Görev tanımı: Elektrikli araçlar ve bataryalar üzerine olan metinde "Elektrikli araçların çevreye" ifadesinden "olarak  üretime geçilebilecektir?" ifadesine kadar uzanan bölümü, iki ifade de dahil olmak üzere harfi harfine yeniden yazın.

Seçilen metin:
^^^^
Elektrikli araçların çevreye etkisini ve maliyetini değerlendirirken, sadece elektrik değil, diğer tüm bileşenlerinin üretimden – ömrünü doldurması ve sonrası işlemlere kadar her aşamanın maliyetleri  ve etkileri dikkate alınmalıdır.  Bataryalar hem maliyeti ve çevreye etkisi en yüksek olan bileşenlerden birisidir. Batarya üretiminde kullanılan lityum kaynakları , tüm dünyanın ihtiyacını karşılayabilecek midir? Ömrünü tamamlayan bataryalar çevreye zarar vermeden nasıl imha edilecek veya değerlendirilecektir? Yeni batarya teknolojileri bulunabilecek mi ve ne zaman ekonomik olarak  üretime geçilebilecektir?
^^^^
Kayıtlı veriler:

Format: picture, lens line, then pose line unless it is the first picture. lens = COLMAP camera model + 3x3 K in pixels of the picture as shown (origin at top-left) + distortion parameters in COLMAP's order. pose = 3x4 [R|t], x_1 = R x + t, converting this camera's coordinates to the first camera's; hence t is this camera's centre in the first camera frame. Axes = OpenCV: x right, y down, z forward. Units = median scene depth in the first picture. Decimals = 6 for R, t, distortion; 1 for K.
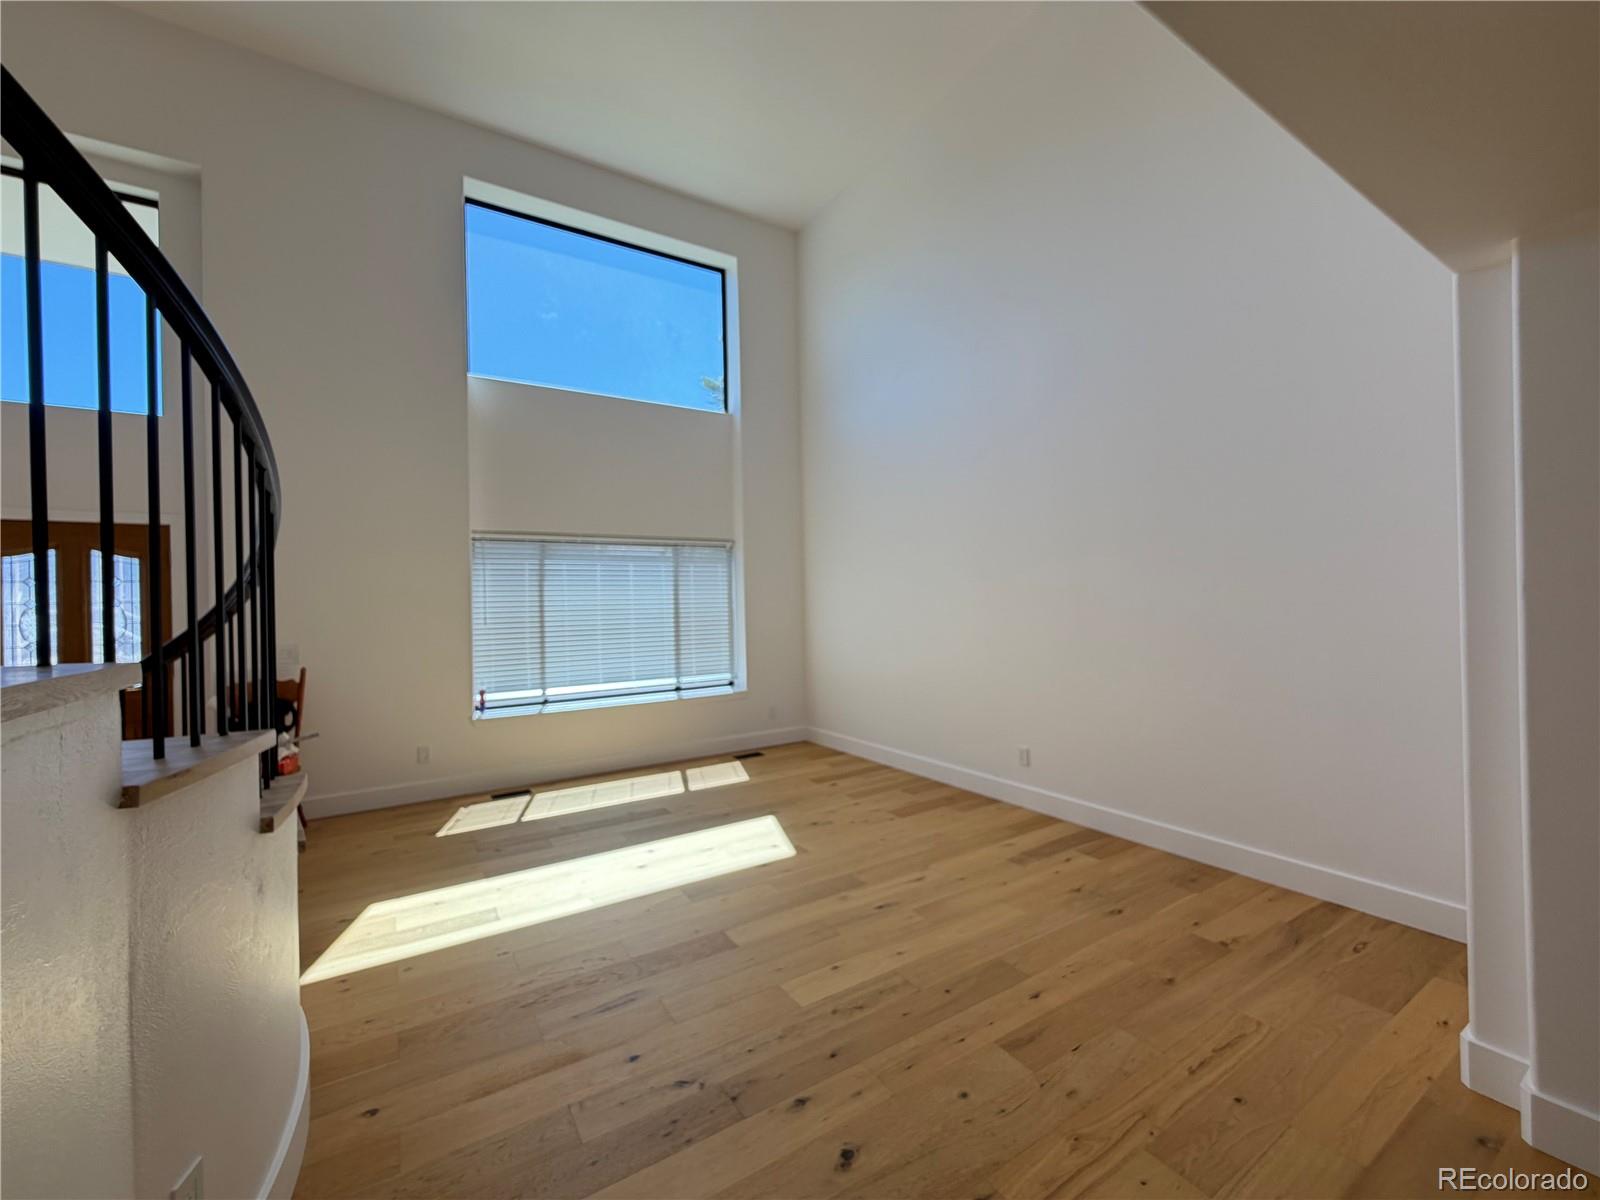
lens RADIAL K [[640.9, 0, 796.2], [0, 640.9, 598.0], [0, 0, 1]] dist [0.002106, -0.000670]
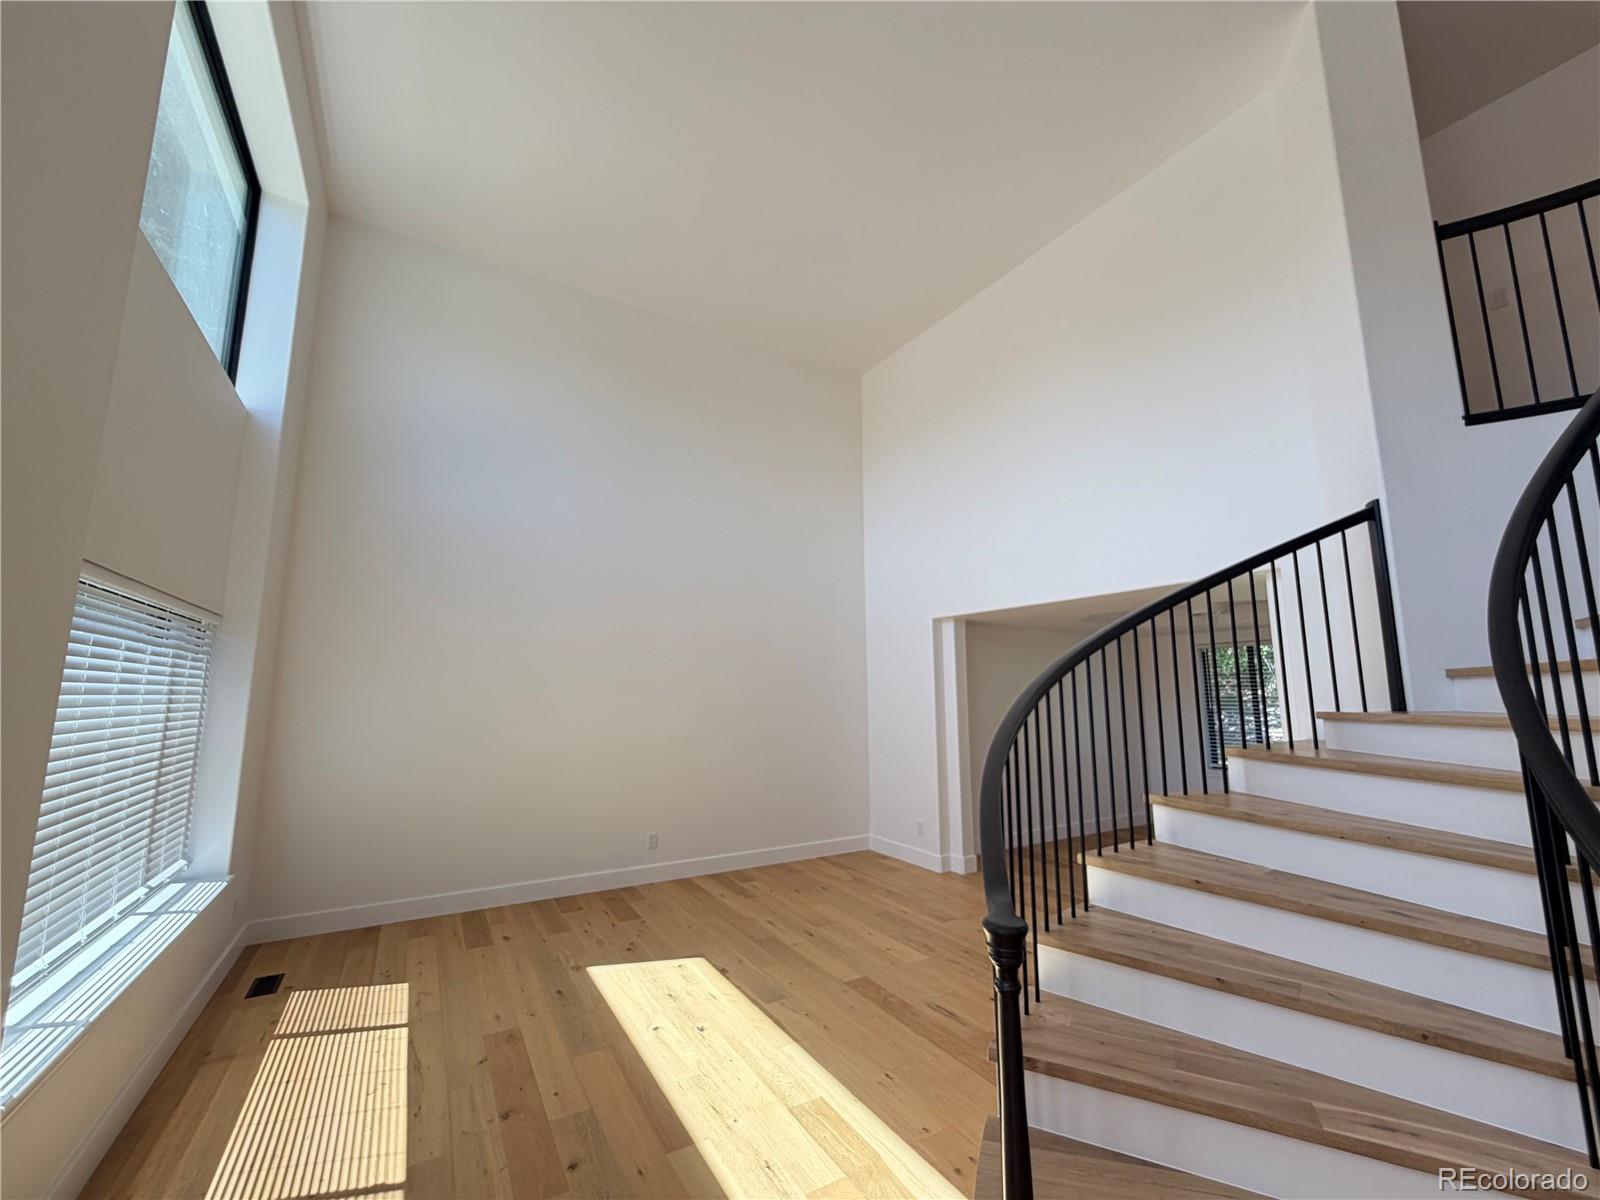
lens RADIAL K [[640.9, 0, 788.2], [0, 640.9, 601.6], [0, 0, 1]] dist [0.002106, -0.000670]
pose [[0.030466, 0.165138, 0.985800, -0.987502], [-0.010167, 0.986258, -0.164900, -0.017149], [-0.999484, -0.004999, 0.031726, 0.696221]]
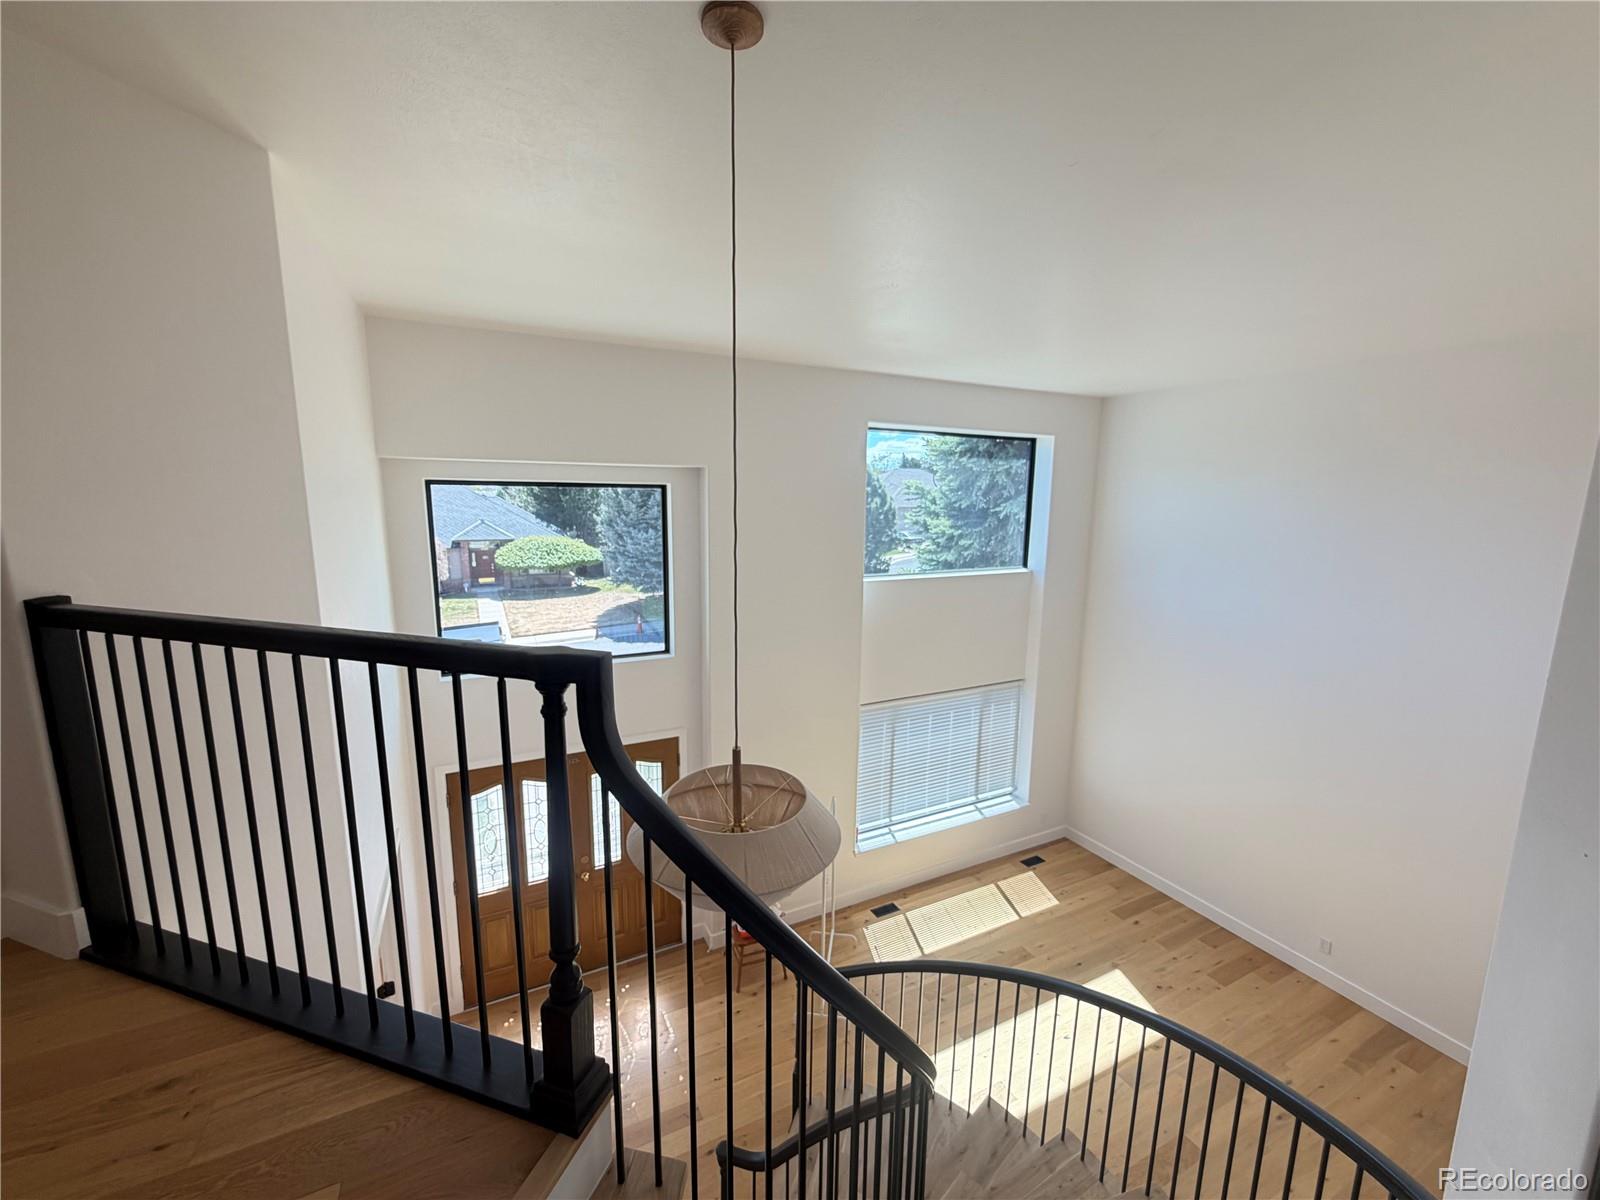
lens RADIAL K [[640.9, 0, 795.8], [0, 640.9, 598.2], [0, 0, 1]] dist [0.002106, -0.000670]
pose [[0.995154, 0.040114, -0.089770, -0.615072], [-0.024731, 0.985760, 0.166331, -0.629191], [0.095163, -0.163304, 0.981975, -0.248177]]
^^^^
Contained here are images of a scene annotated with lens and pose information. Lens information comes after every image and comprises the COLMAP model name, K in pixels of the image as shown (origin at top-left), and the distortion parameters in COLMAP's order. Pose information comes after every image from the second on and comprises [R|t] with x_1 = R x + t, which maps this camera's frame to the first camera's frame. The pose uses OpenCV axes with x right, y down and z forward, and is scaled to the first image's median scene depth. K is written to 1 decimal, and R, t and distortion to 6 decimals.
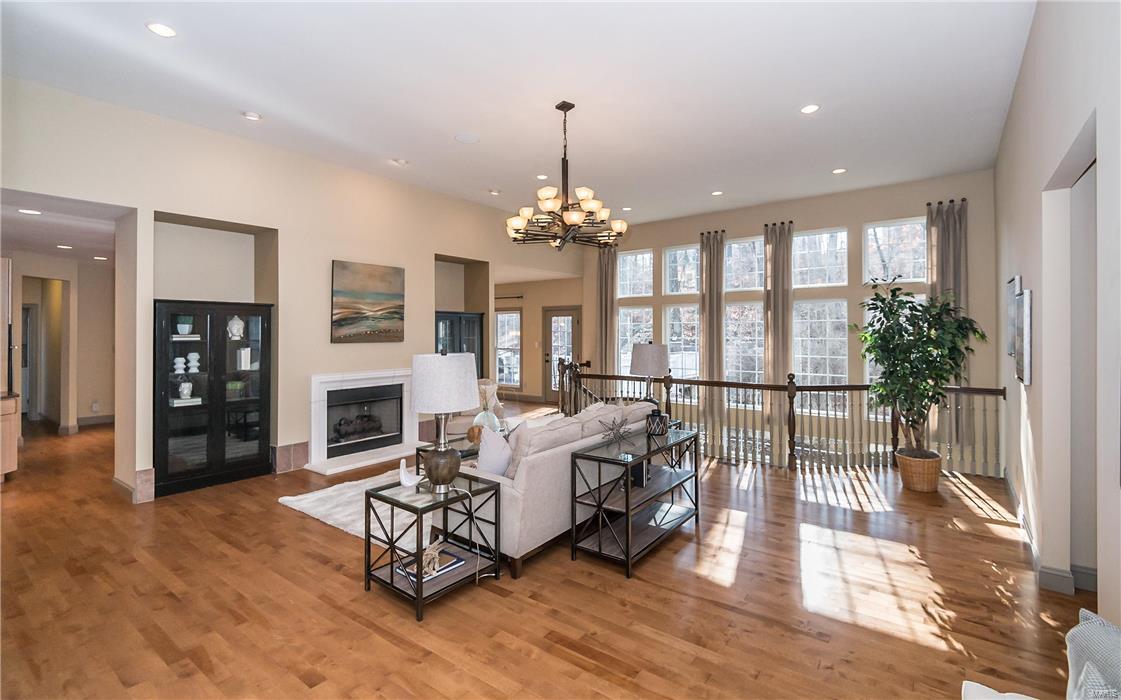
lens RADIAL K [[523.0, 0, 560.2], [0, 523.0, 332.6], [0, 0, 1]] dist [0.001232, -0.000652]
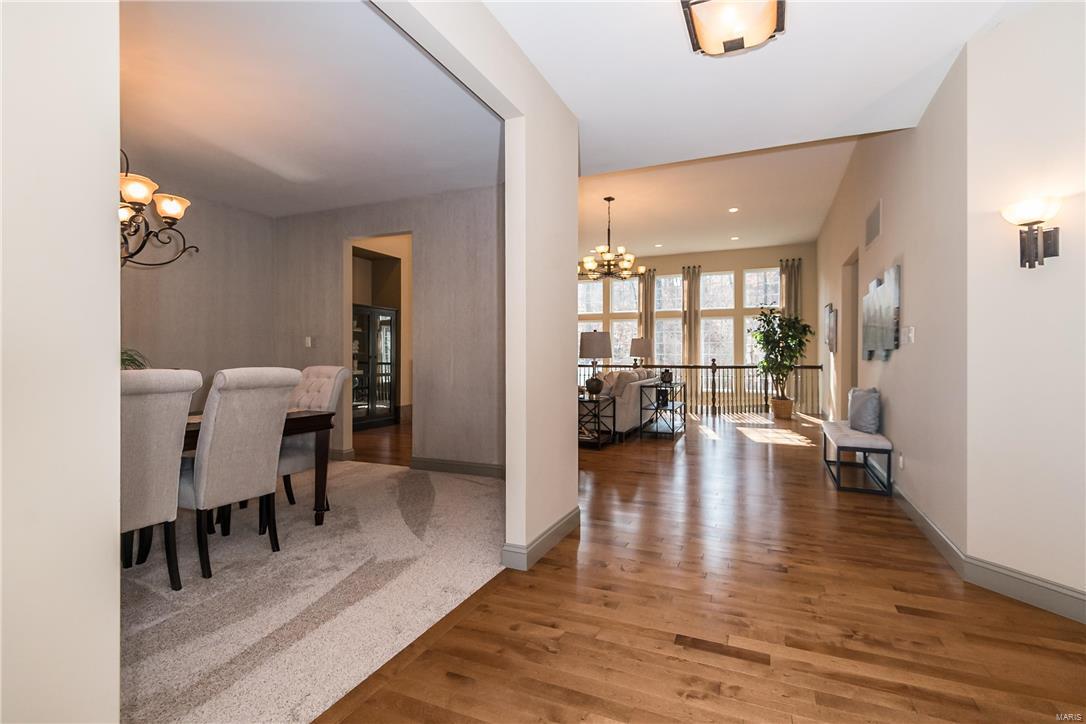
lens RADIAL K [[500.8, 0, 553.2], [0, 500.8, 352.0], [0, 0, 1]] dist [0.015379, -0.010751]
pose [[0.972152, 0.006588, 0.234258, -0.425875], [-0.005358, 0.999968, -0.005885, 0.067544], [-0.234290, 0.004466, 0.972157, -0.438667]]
^^^^
Beklenen çıktı:
Elektrikli araçların çevreye etkisini ve maliyetini değerlendirirken, sadece elektrik değil, diğer tüm bileşenlerinin üretimden – ömrünü doldurması ve sonrası işlemlere kadar her aşamanın maliyetleri  ve etkileri dikkate alınmalıdır.  Bataryalar hem maliyeti ve çevreye etkisi en yüksek olan bileşenlerden birisidir. Batarya üretiminde kullanılan lityum kaynakları , tüm dünyanın ihtiyacını karşılayabilecek midir? Ömrünü tamamlayan bataryalar çevreye zarar vermeden nasıl imha edilecek veya değerlendirilecektir? Yeni batarya teknolojileri bulunabilecek mi ve ne zaman ekonomik olarak  üretime geçilebilecektir?